冬至はもうすぐやってくるが、まあ、毎年、十二月のニ十二日ごろである。
それから150日と言えば、五カ月後、五月の二十日ごろになる。
なんで、これが、桜の花の盛りなのか、よくわからん。

で、「時正」というのは、春分後の二日目を指すらしいのであるが、これの一週間後と言えば、四月のはじめ。
まあ、関東は花見の季節であるから、これはわかる。

そして、最後の、立春はと言えば、節分の豆まきの次の日だから、二月の四日。
これの七十五日後と言えば、二か月半後だから、四月の二十日過ぎだ。
ということは、桜はすでに葉桜ではないか。

こんなばらばらの日にちを上げて

おほやうは違はず!

とイバられても、この人、いったい何を言うておるのやら、と、思わずその算術能力に疑問を投げかけたくなる。

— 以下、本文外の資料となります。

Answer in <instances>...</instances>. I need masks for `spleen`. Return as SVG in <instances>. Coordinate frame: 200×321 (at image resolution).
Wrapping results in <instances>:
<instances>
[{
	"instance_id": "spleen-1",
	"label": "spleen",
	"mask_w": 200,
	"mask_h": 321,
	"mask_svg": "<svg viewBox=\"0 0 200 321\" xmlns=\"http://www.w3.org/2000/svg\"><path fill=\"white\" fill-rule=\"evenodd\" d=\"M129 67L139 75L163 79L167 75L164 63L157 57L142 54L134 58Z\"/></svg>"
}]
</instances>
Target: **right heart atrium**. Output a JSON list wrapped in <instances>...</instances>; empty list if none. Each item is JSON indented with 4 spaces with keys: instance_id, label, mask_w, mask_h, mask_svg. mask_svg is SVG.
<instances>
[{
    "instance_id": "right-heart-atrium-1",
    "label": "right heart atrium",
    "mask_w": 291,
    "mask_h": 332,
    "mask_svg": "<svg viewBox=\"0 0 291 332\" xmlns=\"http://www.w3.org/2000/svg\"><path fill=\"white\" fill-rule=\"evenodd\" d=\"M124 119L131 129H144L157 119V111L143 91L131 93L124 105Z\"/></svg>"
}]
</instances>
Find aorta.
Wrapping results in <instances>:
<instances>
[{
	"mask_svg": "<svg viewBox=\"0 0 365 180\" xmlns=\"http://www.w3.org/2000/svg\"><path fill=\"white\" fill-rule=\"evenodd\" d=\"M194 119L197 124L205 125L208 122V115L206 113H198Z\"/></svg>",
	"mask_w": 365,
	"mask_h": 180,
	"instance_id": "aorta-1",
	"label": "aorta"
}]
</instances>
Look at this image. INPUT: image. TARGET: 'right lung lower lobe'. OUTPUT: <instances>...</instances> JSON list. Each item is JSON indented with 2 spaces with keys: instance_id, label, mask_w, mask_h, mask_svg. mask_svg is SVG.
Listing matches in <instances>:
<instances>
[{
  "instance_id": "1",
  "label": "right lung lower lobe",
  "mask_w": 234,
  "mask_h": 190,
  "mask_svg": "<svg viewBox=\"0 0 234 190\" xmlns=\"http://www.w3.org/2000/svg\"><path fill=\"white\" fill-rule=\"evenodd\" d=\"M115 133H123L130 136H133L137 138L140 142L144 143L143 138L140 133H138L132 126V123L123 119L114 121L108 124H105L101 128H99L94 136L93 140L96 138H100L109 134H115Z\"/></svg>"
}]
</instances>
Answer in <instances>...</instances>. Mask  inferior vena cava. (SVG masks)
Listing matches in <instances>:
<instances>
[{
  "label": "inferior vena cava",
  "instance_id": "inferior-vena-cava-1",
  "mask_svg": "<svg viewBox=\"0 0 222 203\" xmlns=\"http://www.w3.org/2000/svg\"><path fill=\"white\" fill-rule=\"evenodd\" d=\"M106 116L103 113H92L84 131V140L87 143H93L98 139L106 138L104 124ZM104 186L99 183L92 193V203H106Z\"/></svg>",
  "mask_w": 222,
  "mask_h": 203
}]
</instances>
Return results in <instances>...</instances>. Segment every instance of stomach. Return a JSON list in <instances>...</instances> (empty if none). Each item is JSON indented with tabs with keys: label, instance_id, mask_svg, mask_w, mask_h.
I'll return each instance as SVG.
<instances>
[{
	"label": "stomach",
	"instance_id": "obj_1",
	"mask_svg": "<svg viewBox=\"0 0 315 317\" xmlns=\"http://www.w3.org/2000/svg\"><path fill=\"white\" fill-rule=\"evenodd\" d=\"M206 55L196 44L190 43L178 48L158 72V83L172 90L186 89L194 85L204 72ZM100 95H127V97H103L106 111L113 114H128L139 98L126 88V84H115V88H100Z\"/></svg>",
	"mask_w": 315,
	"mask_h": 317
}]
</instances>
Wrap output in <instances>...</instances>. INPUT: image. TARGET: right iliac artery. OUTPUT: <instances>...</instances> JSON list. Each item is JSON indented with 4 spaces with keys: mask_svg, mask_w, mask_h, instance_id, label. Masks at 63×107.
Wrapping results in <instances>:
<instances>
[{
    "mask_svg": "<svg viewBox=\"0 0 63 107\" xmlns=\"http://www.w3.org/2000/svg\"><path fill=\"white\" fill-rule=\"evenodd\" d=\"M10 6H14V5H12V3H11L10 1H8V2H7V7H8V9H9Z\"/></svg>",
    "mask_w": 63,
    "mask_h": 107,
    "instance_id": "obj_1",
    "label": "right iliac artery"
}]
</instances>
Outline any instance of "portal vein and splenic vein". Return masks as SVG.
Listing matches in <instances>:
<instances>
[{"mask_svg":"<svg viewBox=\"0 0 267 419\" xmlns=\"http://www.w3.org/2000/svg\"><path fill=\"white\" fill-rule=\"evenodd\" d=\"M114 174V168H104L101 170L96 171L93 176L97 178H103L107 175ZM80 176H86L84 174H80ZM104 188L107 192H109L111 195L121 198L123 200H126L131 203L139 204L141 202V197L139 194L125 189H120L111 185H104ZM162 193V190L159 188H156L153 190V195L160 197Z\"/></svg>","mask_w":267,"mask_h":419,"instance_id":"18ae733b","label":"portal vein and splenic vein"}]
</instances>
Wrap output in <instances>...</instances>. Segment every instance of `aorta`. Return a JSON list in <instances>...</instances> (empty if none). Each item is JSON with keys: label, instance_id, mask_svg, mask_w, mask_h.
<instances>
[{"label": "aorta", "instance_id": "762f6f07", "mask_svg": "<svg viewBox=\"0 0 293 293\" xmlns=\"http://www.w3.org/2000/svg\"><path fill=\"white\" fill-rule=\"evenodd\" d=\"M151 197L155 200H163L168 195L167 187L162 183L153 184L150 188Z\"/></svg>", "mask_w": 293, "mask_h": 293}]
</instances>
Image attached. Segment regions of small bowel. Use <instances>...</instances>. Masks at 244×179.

これは、いわゆる「桜前線」の列島北上を先取りしたものなのであろうか。

それにしたって、人のうわさも消えてしまう、と言われている七十五日も前から、桜の花の盛りを予想するなんてのはばかげているし、ましてや百五十日なんてのは常軌を逸している。

などと言っていられるのは、私が現代の太陽暦を使って生きているからで、当時の暦は陰暦である。
今のように、毎年、同じ日付のころに冬至が来て、立春が訪れ、春分の日がやって来るわけではない。
「四月の入学式のときは桜の花が満開ね!」
てなわけにはいかないのである。

なにしろ、陰暦のおそろしさといえば、わが国の勅撰和歌集のはじまり、「古今和歌集」が

年のうちに春は来にけり
ひととせを去年(こぞ)とやいはむ 今年とやいはむ

(いやはや、まだ十二月のうちに、立春がやってきてしまったぞ。
これから大晦日までの日、その年のできごとを、去年と言えばいいのだろうか、今年といえばいいのだろうか)

などという歌が、巻頭、第一首目を飾っておるくらいでありますからなあ。
というわけで、桜の開花も太陽暦に合わせて考えようとして、こんな日数計算も出てくるんでしょうな。

ちなみに「暦(こよみ)」という言葉は「日読み(かよみ)」から来ておる言葉と言われております。

しかし、それはそれとして、この兼好氏の「日読み」は、あまりにも計算が出鱈目過ぎやしないかい?